Seperable solutions of Laplace equation in circular polar coords

[francis.lane@]

Homework Statement

I'm considering Laplace's equation in 2D, written in circular polar coordinates (so that's u_rr + 1/r*u_r + (1/r^2)*u_theta,theta). I've worked out what all the seperable solutions are.

My question is: is this set of seperable solutions complete.

(That is, can all solutions of Laplace's equation be expressed as a sum of these solutions.)

No speculation please.

Homework Equations

The Attempt at a Solution

 

[hunt_mat]

No. There are other ways of solving the Laplace equation which don't have anything to do with seperable solutions. The boundary conditions are also an important factor.

 

[francis.lane@]

OK, the full question is this:

I'm given the 2D Laplace equation in circular polars. The problem is defined on the annulus
1<= r <= 2.
The boundary conditions are

a*u + diff(u,r) = 0

on r=1 and r=2.

The question says: show there are nonzero solutions if a = 0 or a = 1/(2*ln(2)).
This part is easy; constants will work for a = 0, and you can find infinitely many solutions of the form c + d*ln(r) in case a=1/(2*ln(2)).

But then the question says:

Are there nonzero solutions for any other values of a?

I can't do this part of the question.

 

[hunt_mat]

So you have the Laplace equation:

$$\frac{1}{r}\frac{\partial}{\partial r}\left(r\frac{\partial\varphi}{\partial r}\right) +\frac{1}{r^{2}}\frac{\partial^{2}\varphi}{\partial \theta^{2}}=0$$

along with the boundary conditions:

$$a\varphi +\frac{\partial\varphi}{\partial r}=0\quad r=1,2$$

I am assuming that the solution you seek in radially symmetric solution? My suggestion would be solve the equation and see what you get. You wrote the solution down, so write out the BC for the general case and you should have a system for c and d in terms of a.

 

[francis.lane@]

No. The question is not whether there are radially symmetric solutions for other values of a, but whether there are any solutions. The solution could be theta-dependent (unless the fact that the BC's are radially symmetric implies that the solution is, but I don't think this is true).

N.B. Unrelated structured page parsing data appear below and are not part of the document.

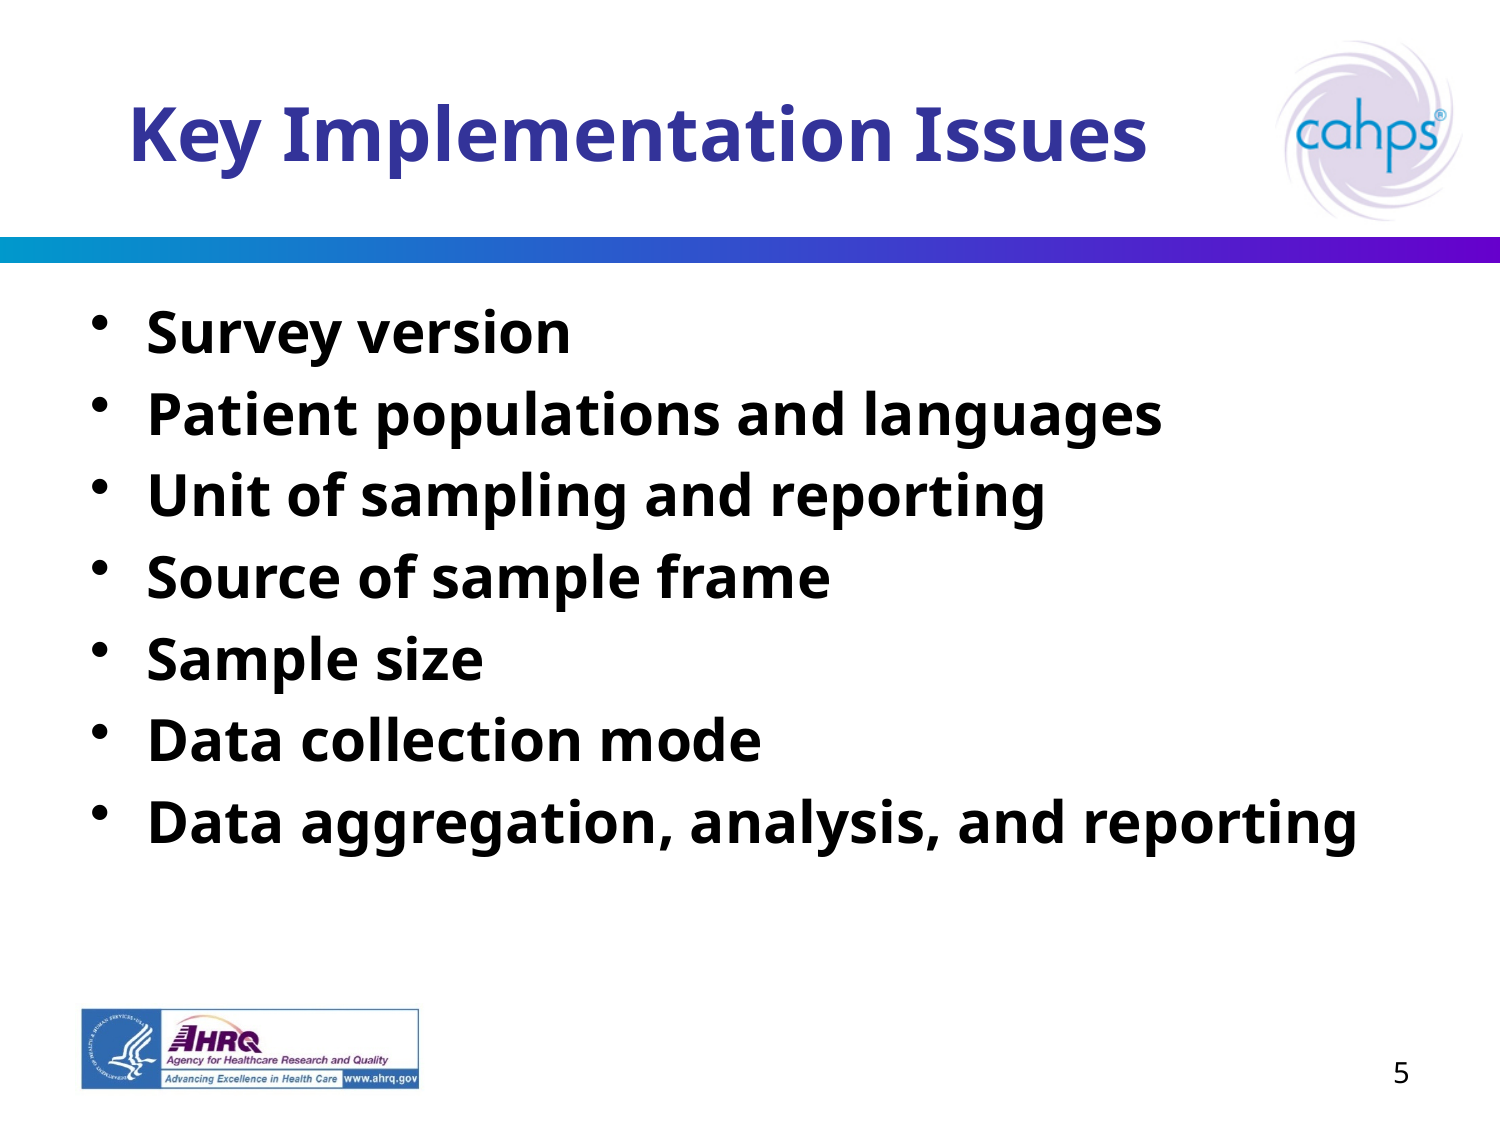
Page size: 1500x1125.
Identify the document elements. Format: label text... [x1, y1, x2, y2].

title Key Implementation Issues [112, 37, 1225, 225]
list Survey version Patient populations and languages Unit of sampling and reporting Source of sample frame Sample size Data collection mode Data aggregation, analysis, and reporting [75, 287, 1425, 1005]
picture [75, 1005, 425, 1096]
picture [1275, 37, 1463, 225]
text_box [800, 275, 1500, 1000]
slide_number 5 [1074, 1046, 1425, 1125]
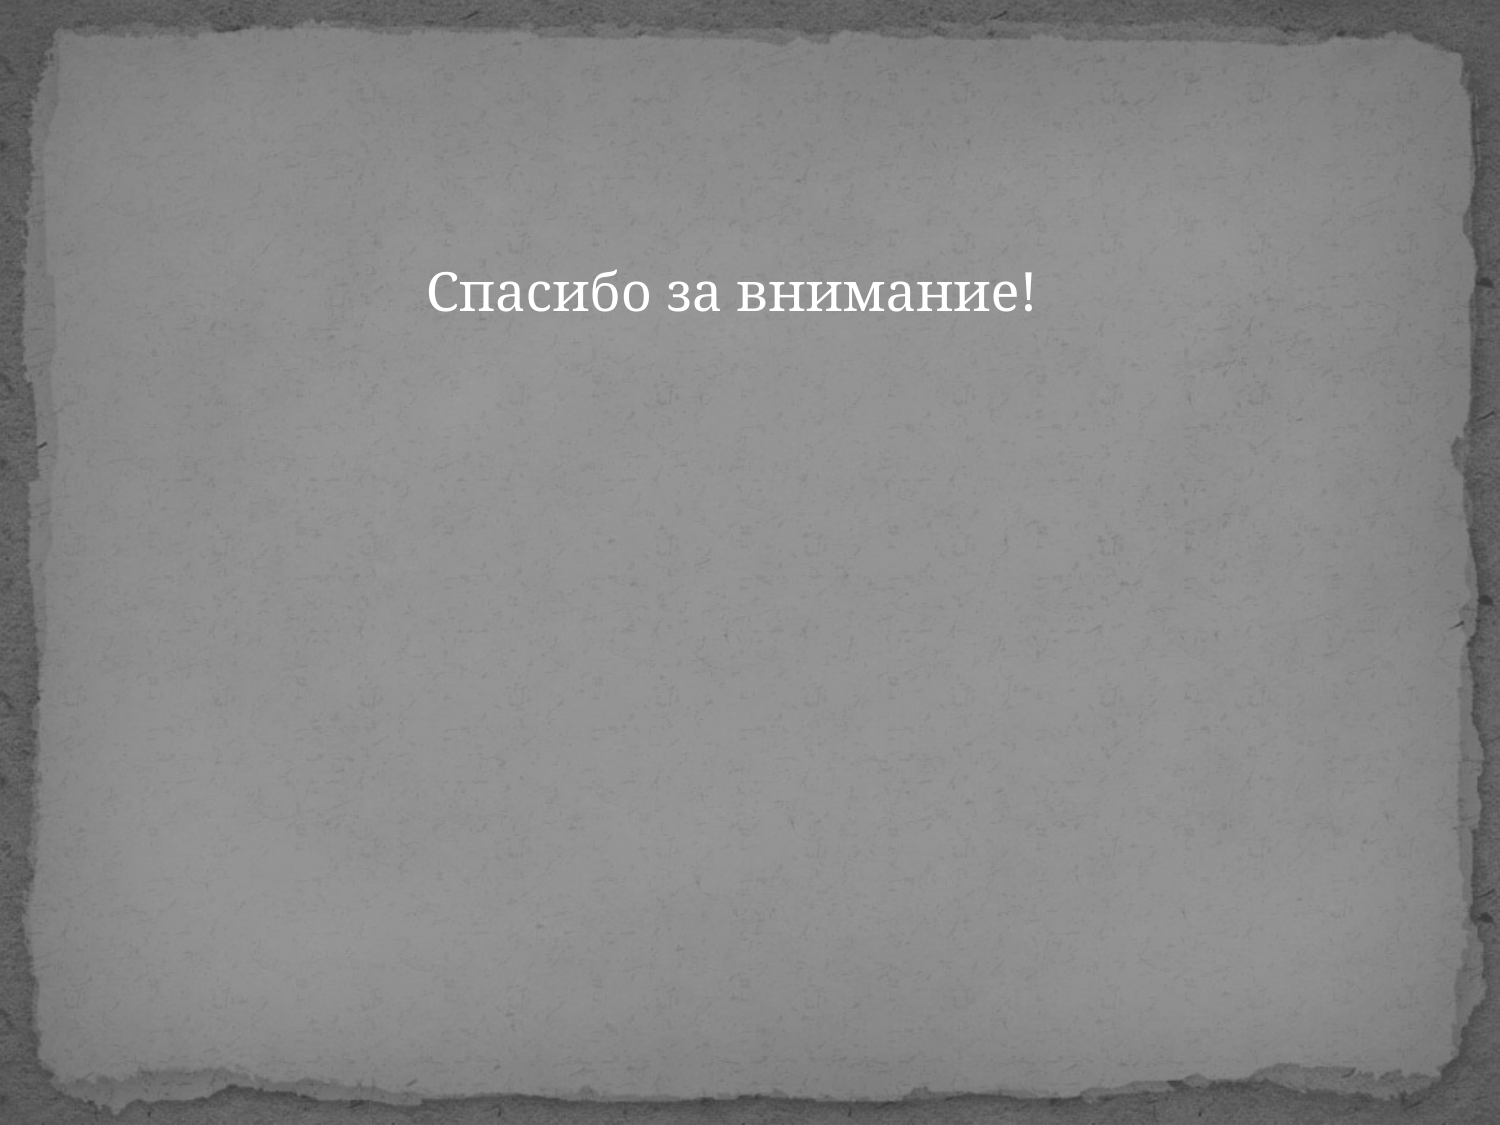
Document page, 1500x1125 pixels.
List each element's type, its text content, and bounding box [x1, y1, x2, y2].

list Спасибо за внимание! [75, 249, 1425, 1000]
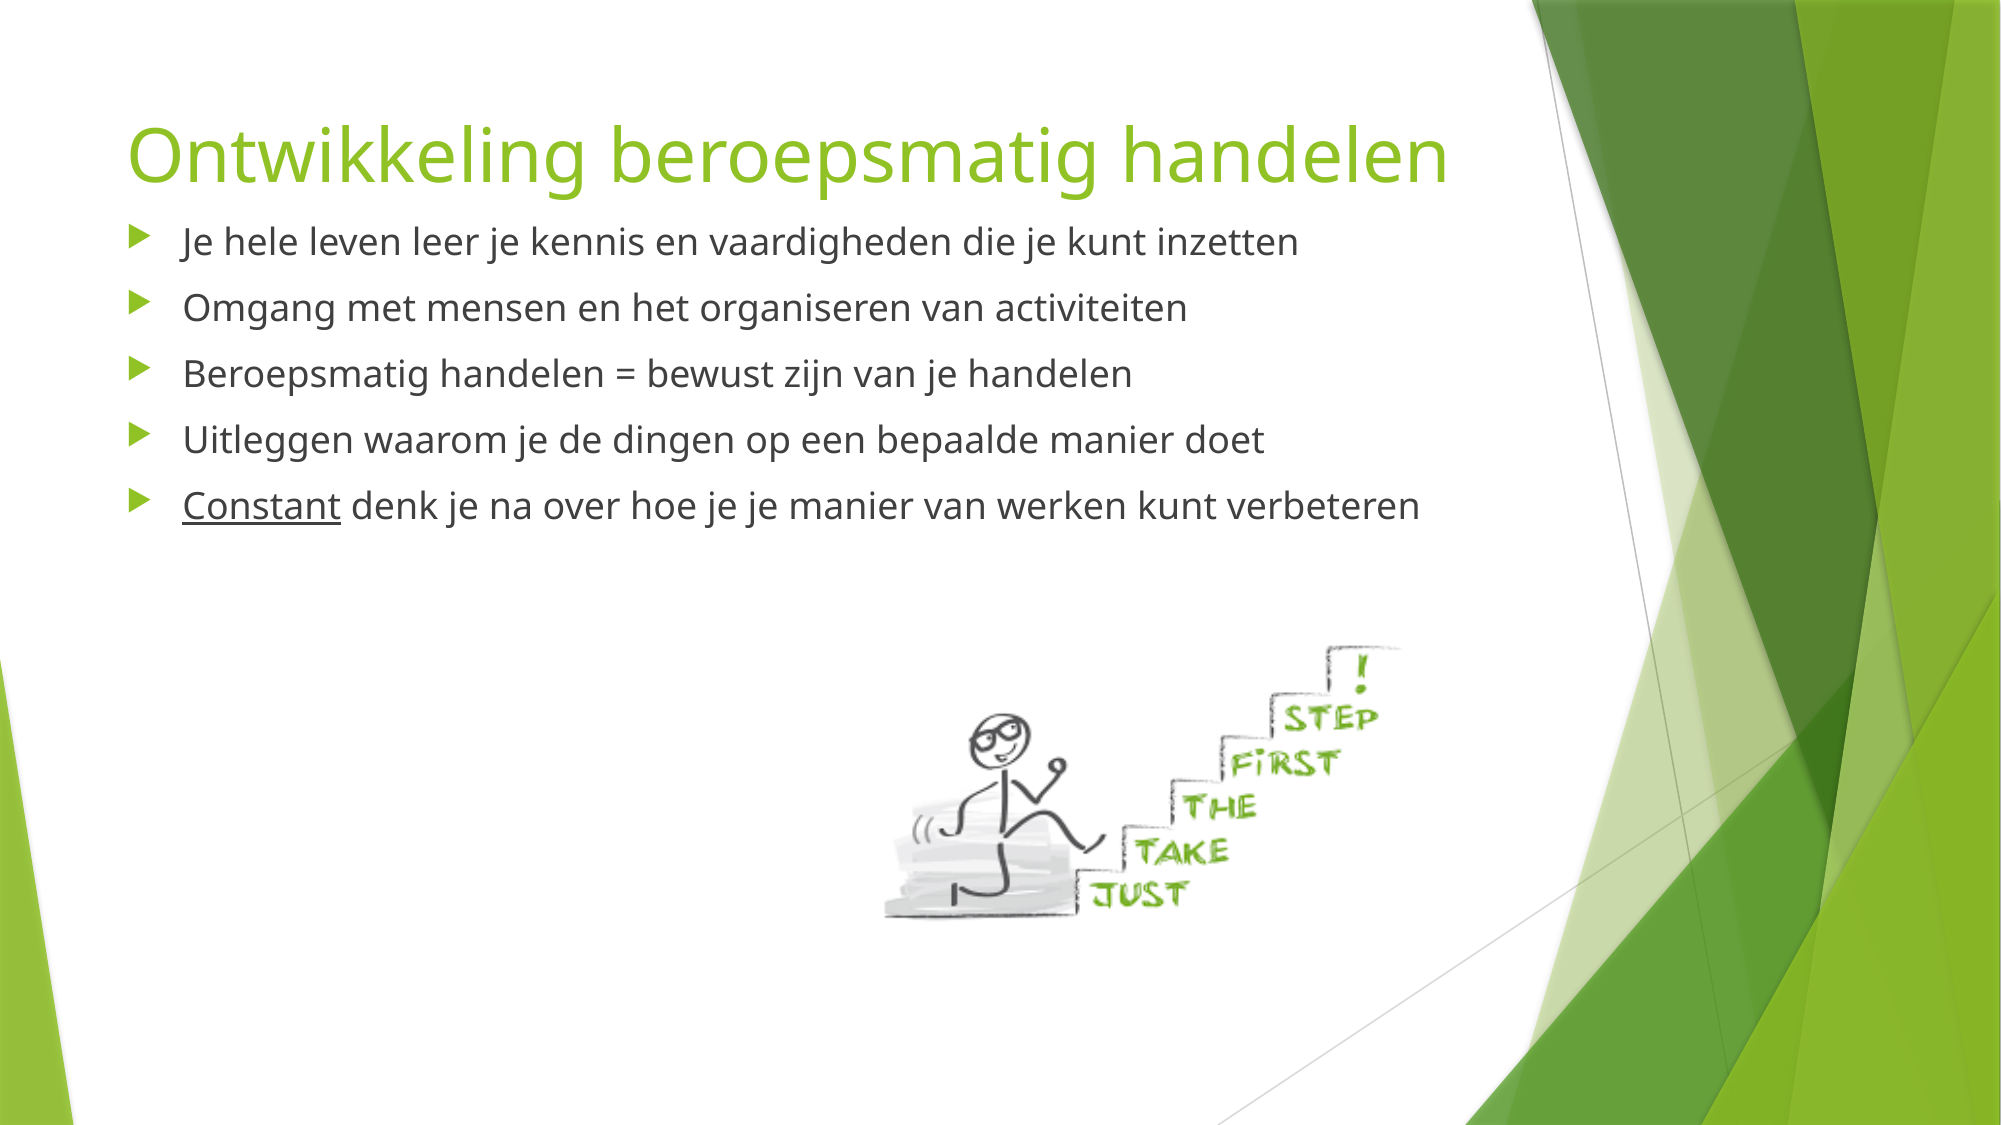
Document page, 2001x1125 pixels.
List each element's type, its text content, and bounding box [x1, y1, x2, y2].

In that case, you can't write down a general solution for the equation, and so you can't obtain a simple set of linear equations for a. (If I could, then, as you say, I would be able to establish conditions for the existence of solutions in terms of a). I could write down a general series solution consisting of an infinite sum of seperable solutions, and then proceed as you suggest. However, this would not be a proof, as the person above says that the seperable solutions do not form a complete set - that is, there may be solutions to the problem that cannot be written as an infinite sum of seperable solutions.

 

[hunt_mat]

My initial thoughts are that you can, as you have only been given BC for r and not $$\theta$$, so this should allow enough freedom for allow values for other a's.

What I meant by my previous comment was that the general solution (for a seperable solution) is

$$\varphi \alpha +\beta\log r$$

Evaluate this at r=1,2 to obtain:

$$a\alpha +\beta =0\quad a\alpha +\beta\log 2+\frac{\beta}{2}=0$$

Can you find an $$\alpha ,\beta$$ that will satisfy the above equations?

 

[francis.lane@]

Yes you can, and it turns out that there are only nonzero solutions in case a = 0 or a = 1/(2*ln(2)), and in those cases there are infinitely many solutions.

However, it doesn't strike me as obvious that just because the BC's are radially symmetric, it must follow that the entire solution is. This really is the crux of the matter - if I can prove this, then the above analysis will complete the proof.

 

[hunt_mat]

Hmm, Not done any formal courses on PDEs, I picked up what I know from books or on the job really.